Copy the records from the line with "right hip: (291, 396, -9)" up to and including the line with "right hip: (762, 450, 10)", changing "centimetres" to "centimeters" and keeping everything else the same. Leave the pictures out.

Segment Open

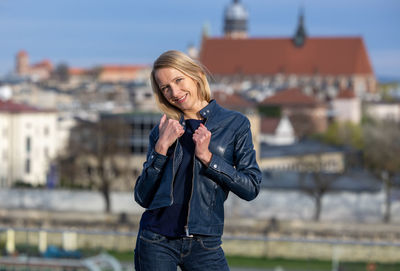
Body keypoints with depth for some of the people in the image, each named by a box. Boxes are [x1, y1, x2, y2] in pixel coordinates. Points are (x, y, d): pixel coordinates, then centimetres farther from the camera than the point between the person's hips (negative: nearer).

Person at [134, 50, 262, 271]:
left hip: (204, 244, -1)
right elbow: (143, 198, 0)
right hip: (156, 242, 1)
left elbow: (251, 188, -3)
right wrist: (161, 148, -9)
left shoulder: (235, 124, 3)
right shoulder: (163, 131, 6)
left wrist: (207, 156, -11)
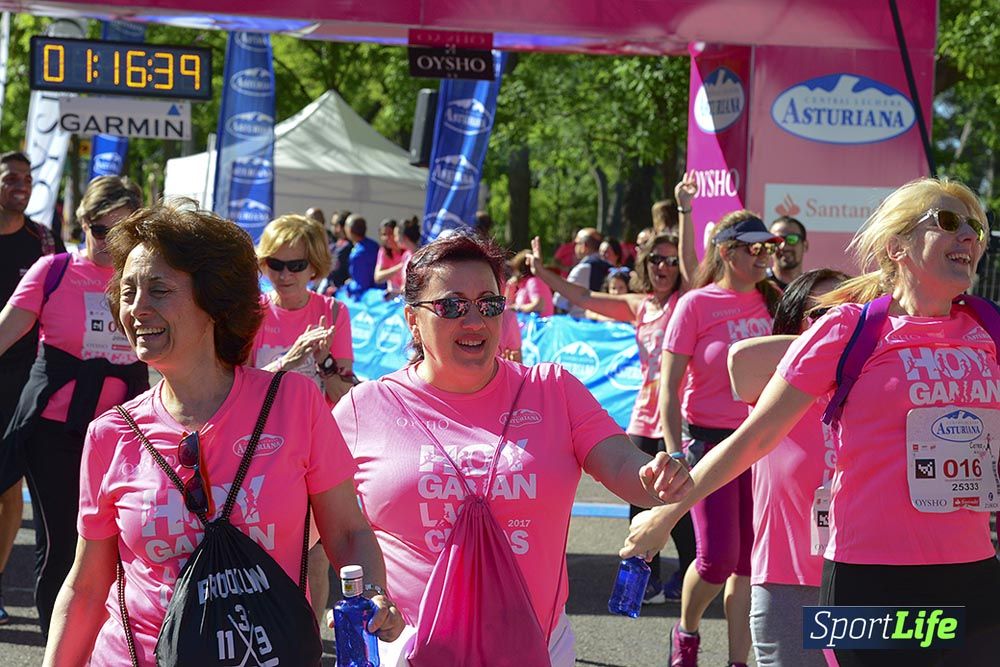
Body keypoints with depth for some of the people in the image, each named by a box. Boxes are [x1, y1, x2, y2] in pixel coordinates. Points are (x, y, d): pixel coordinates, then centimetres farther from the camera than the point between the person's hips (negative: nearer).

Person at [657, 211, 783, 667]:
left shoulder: (772, 303, 8)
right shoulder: (696, 304, -4)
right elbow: (669, 385, -5)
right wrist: (675, 452, -14)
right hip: (710, 439, -4)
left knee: (749, 561, 2)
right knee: (717, 556, -11)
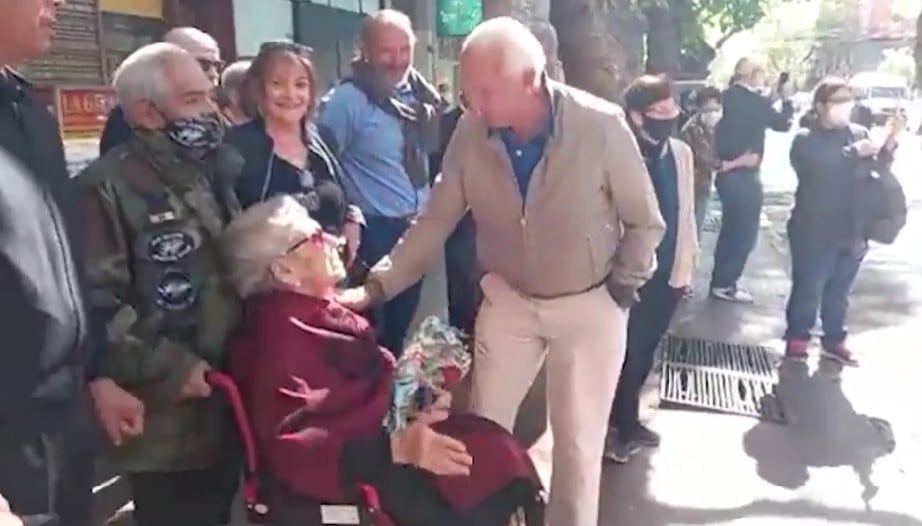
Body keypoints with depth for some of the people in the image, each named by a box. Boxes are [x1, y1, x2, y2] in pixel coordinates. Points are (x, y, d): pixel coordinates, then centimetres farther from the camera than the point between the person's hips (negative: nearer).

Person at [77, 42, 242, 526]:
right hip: (166, 420, -8)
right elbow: (95, 302, -23)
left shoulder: (210, 174, 13)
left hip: (228, 403, 8)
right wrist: (169, 367, -21)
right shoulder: (108, 187, -14)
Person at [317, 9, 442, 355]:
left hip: (417, 224, 6)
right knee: (372, 326, 8)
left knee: (402, 320, 21)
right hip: (376, 230, -6)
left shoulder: (419, 92, 5)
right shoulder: (348, 99, -14)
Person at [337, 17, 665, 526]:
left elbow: (644, 222, -8)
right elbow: (435, 220, -7)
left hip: (589, 305, -2)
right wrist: (377, 285, -14)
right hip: (508, 300, 3)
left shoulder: (601, 125, -22)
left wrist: (620, 289, -8)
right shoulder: (470, 132, -14)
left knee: (578, 443, 9)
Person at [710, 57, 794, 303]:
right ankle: (724, 284, 6)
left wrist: (769, 100, 12)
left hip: (728, 172, 9)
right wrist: (787, 99, 5)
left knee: (732, 228, 19)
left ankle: (722, 279, 27)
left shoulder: (731, 96, 6)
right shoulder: (751, 99, -17)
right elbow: (783, 124, -8)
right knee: (744, 231, 1)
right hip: (743, 175, -9)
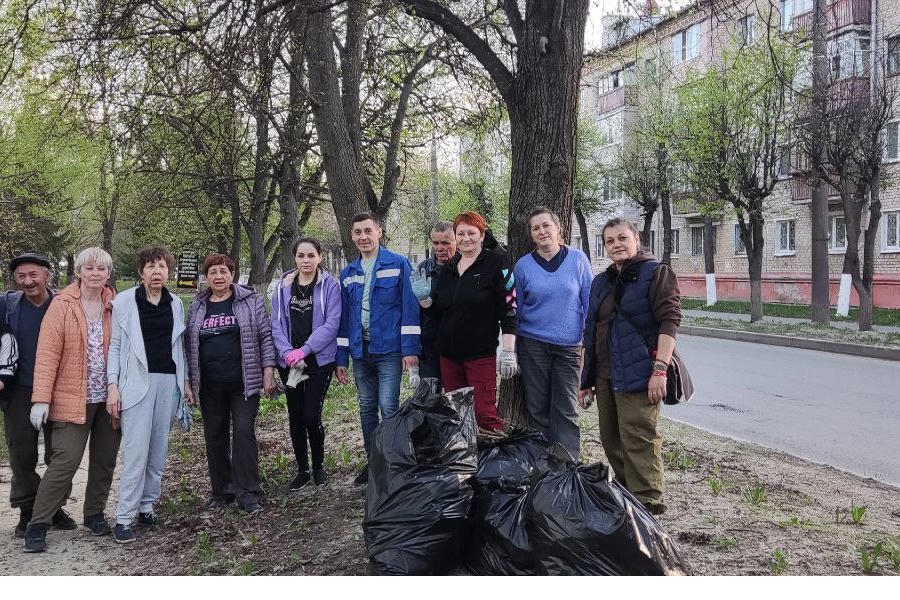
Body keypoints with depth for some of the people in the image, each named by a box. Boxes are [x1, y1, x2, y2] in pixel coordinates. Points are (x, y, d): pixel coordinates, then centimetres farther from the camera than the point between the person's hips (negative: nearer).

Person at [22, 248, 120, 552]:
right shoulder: (62, 304, -4)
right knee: (65, 461, -7)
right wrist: (41, 398, -14)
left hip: (109, 398, 4)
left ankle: (94, 513, 28)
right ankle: (37, 525, 8)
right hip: (73, 399, -4)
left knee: (105, 460, 10)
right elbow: (47, 352, -8)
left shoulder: (115, 305, 5)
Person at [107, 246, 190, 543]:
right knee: (136, 450, -10)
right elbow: (115, 345, -1)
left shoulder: (175, 303, 11)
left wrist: (185, 381, 15)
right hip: (137, 382, -4)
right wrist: (113, 385, -7)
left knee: (159, 449, 6)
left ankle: (147, 507, 17)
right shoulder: (124, 302, -1)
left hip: (169, 382, 4)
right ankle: (124, 518, -3)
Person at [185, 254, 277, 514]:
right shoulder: (196, 307, 10)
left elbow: (265, 336, -1)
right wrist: (188, 380, 9)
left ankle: (247, 493, 1)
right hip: (210, 387, 4)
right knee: (215, 437, 8)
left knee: (244, 432, -7)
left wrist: (268, 372, -7)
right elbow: (189, 345, 13)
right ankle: (221, 491, 21)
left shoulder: (251, 301, 1)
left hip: (244, 383, -3)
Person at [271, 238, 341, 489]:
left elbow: (332, 324, -11)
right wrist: (287, 352, -14)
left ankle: (318, 465, 18)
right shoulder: (283, 286, 5)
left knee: (311, 416, -7)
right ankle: (302, 469, 23)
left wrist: (304, 350, -18)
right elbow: (277, 324, 2)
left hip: (320, 360, -3)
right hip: (289, 362, 3)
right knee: (295, 417, 8)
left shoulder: (330, 285, -5)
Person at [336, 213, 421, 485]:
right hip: (360, 351, 5)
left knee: (388, 407, -8)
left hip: (389, 350, -5)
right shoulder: (348, 274, 12)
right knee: (367, 408, 12)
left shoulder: (398, 264, -3)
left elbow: (409, 307, -7)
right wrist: (341, 359, 12)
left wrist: (410, 349, -13)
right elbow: (344, 318, 14)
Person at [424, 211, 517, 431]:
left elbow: (509, 307, -9)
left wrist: (508, 351, -16)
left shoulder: (495, 263, -4)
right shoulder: (448, 268, 14)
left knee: (484, 414, -10)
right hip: (448, 353, 6)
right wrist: (427, 302, 0)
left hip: (480, 353, -6)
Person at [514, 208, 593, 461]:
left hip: (569, 345, -1)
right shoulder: (523, 265, 3)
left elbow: (589, 302, 5)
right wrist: (512, 349, 9)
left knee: (566, 410, 0)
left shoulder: (578, 259, 1)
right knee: (537, 409, 5)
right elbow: (515, 308, 10)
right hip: (533, 345, 1)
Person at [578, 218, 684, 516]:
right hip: (605, 376, 8)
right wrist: (586, 379, 19)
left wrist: (660, 369, -21)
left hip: (638, 374, -8)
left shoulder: (656, 273, -3)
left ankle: (648, 503, -5)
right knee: (611, 441, 13)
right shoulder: (601, 282, 19)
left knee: (638, 439, -11)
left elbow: (669, 320, -12)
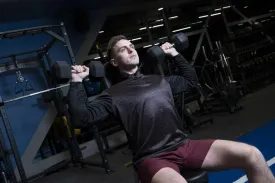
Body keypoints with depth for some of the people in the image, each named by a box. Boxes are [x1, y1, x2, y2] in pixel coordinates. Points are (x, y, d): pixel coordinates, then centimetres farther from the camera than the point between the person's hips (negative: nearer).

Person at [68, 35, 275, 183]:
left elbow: (191, 80, 35)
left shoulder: (159, 80, 21)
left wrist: (175, 54, 31)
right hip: (153, 158, -5)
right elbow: (81, 117, -5)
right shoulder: (113, 94, 6)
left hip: (184, 145, 6)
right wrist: (77, 82, -6)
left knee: (252, 155, -13)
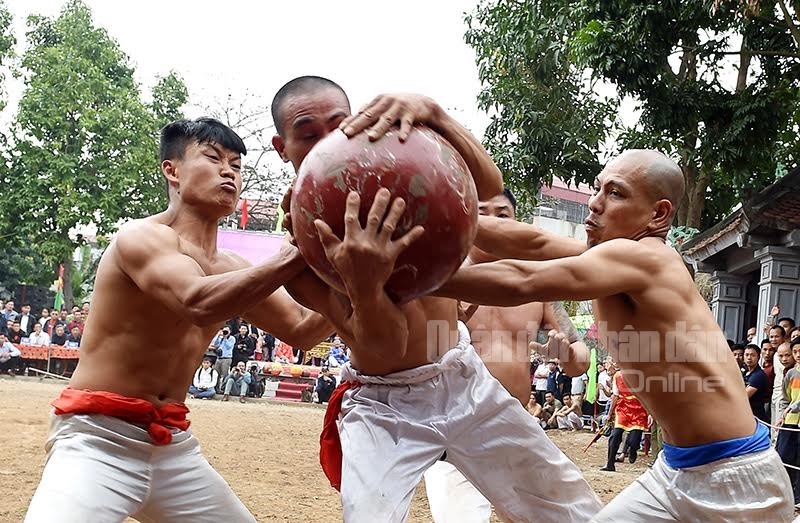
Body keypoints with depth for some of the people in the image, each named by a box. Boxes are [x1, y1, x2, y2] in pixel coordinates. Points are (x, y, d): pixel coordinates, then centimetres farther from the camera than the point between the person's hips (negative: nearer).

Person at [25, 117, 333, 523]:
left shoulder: (230, 269, 10)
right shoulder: (142, 236, -13)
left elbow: (302, 328, 10)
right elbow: (198, 303, -32)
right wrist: (298, 256, -39)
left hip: (173, 445, 8)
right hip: (98, 440, -8)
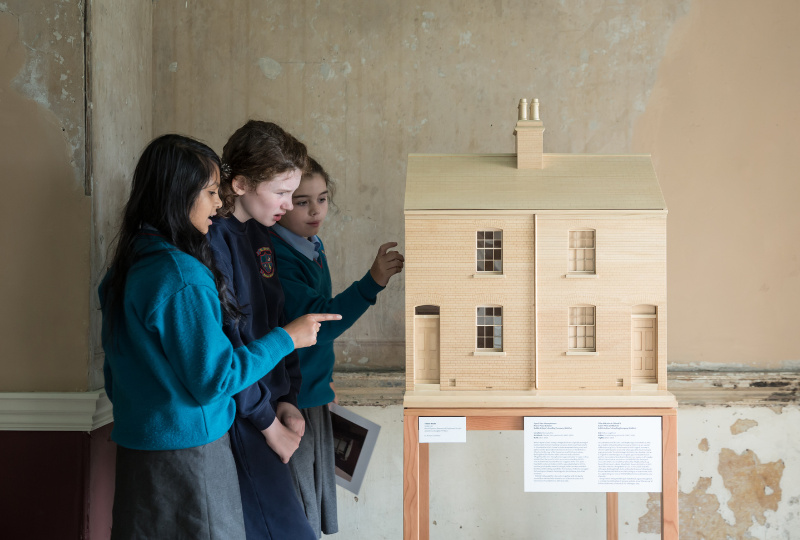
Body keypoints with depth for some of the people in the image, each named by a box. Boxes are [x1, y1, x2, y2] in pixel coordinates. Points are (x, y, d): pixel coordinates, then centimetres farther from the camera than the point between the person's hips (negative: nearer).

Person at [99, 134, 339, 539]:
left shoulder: (125, 269, 8)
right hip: (186, 453, -9)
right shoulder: (183, 277, -21)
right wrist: (286, 338, -9)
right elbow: (214, 377, -18)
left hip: (134, 447, 9)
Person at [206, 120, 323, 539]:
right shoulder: (213, 241, -19)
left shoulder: (259, 234, 9)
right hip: (237, 419, -8)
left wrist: (287, 400, 6)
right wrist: (269, 424, -11)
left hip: (267, 406, 8)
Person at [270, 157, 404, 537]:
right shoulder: (277, 258, -21)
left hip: (313, 389, 9)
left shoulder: (312, 246, 7)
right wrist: (374, 281, -36)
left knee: (318, 495, 19)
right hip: (291, 396, -9)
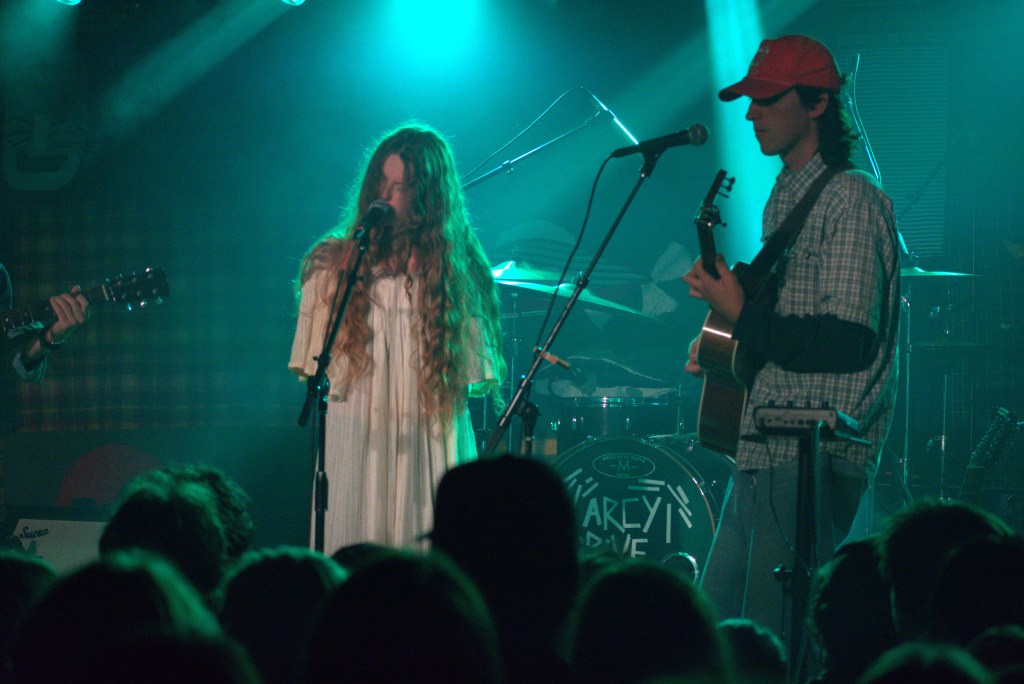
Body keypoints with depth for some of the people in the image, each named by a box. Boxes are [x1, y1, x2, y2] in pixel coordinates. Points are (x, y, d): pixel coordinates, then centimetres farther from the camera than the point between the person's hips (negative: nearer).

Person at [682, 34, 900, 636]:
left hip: (814, 455, -10)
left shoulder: (851, 201, -12)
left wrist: (742, 315, -18)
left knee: (774, 637, -10)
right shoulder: (786, 198, 19)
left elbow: (847, 342, -21)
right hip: (762, 450, 10)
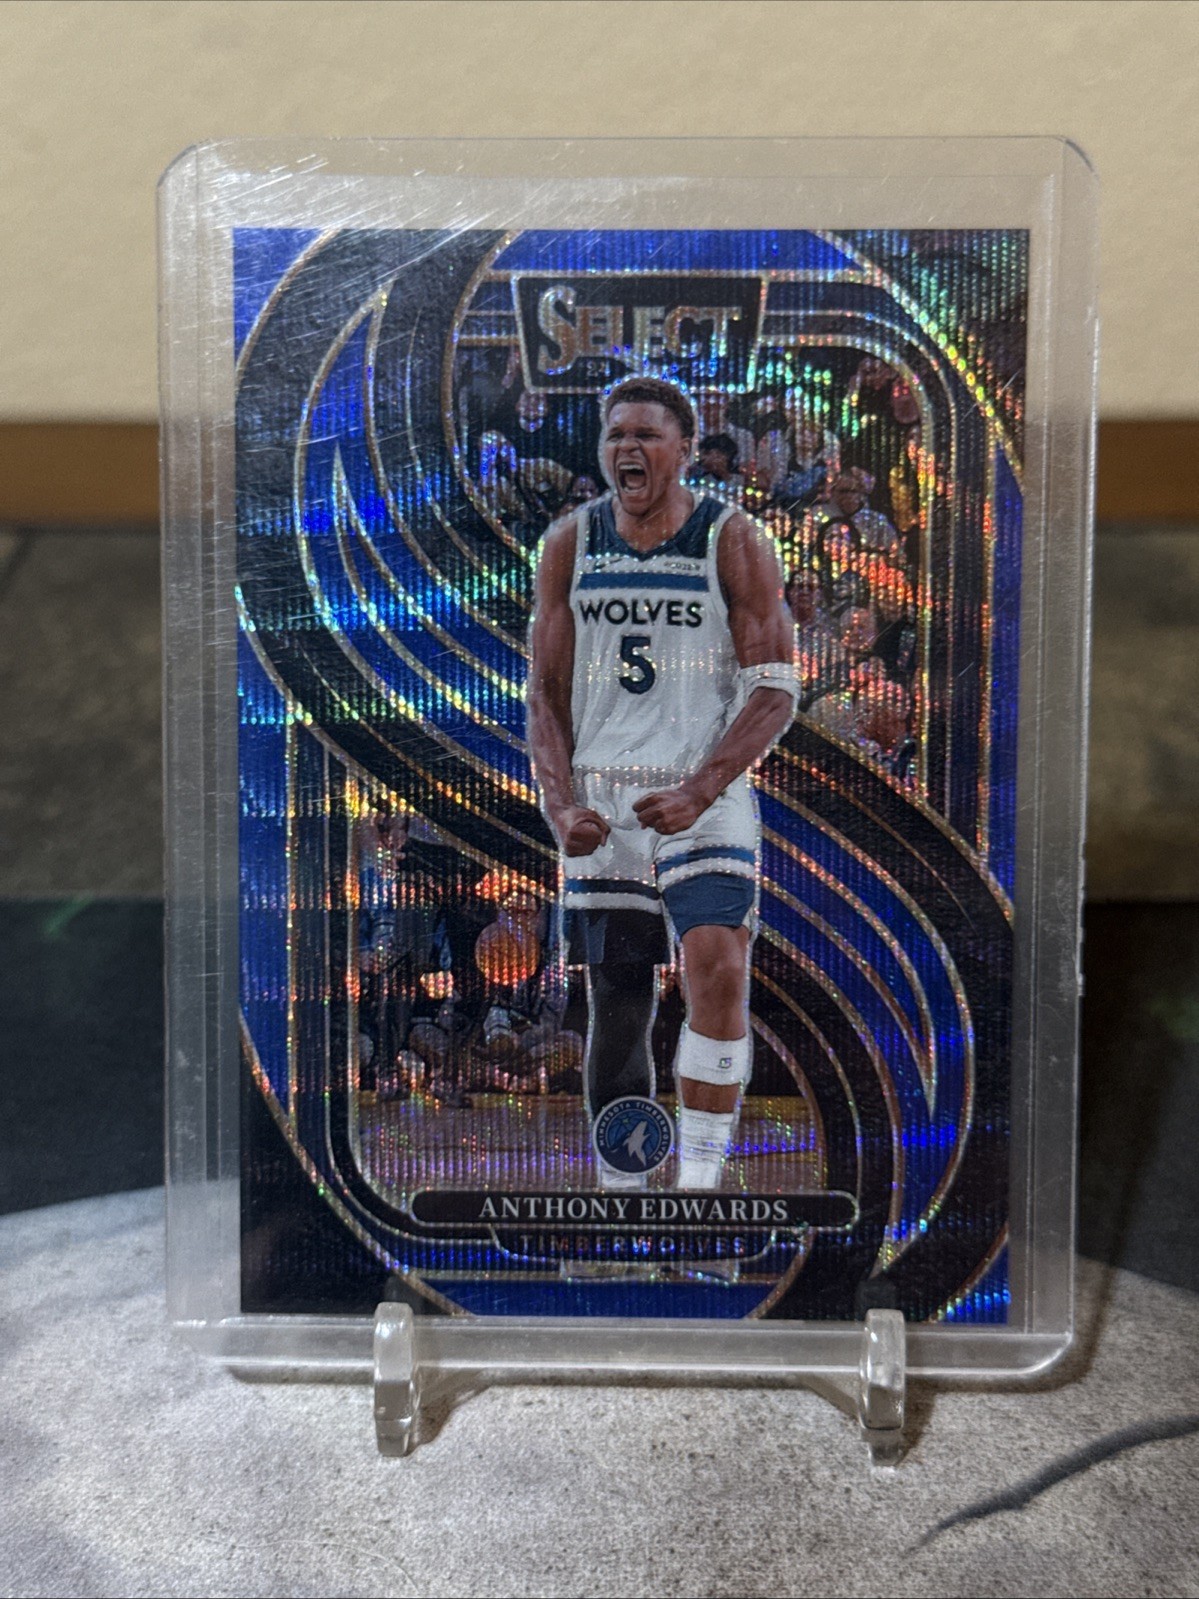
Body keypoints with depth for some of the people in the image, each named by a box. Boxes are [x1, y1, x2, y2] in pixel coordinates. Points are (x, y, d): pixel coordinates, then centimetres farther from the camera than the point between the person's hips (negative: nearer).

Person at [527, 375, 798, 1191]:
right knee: (617, 1007, 7)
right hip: (599, 803, 2)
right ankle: (620, 1186, 24)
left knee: (718, 965, -22)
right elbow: (547, 694, 7)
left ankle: (701, 1174, -8)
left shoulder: (734, 540, -2)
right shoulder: (569, 544, 6)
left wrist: (697, 793, -19)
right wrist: (560, 807, -7)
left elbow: (775, 693, -7)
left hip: (707, 798, -2)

Segment Closed

Exercise solution:
right hip: (291, 396, -9)
Body keypoints with depth for some of the people in the image, each named by a box. Boxes are [x1, y1, x2, y2] in pixel coordinates. Points are (x, y, d): pixel coordinates, then centimeters farther from the camera than the point between the person's hips (negative: nearer).

Person at [682, 34, 900, 636]:
left hip: (814, 455, -10)
left shoulder: (851, 201, -12)
left wrist: (742, 315, -18)
left knee: (774, 637, -10)
right shoulder: (786, 198, 19)
left elbow: (847, 342, -21)
right hip: (762, 450, 10)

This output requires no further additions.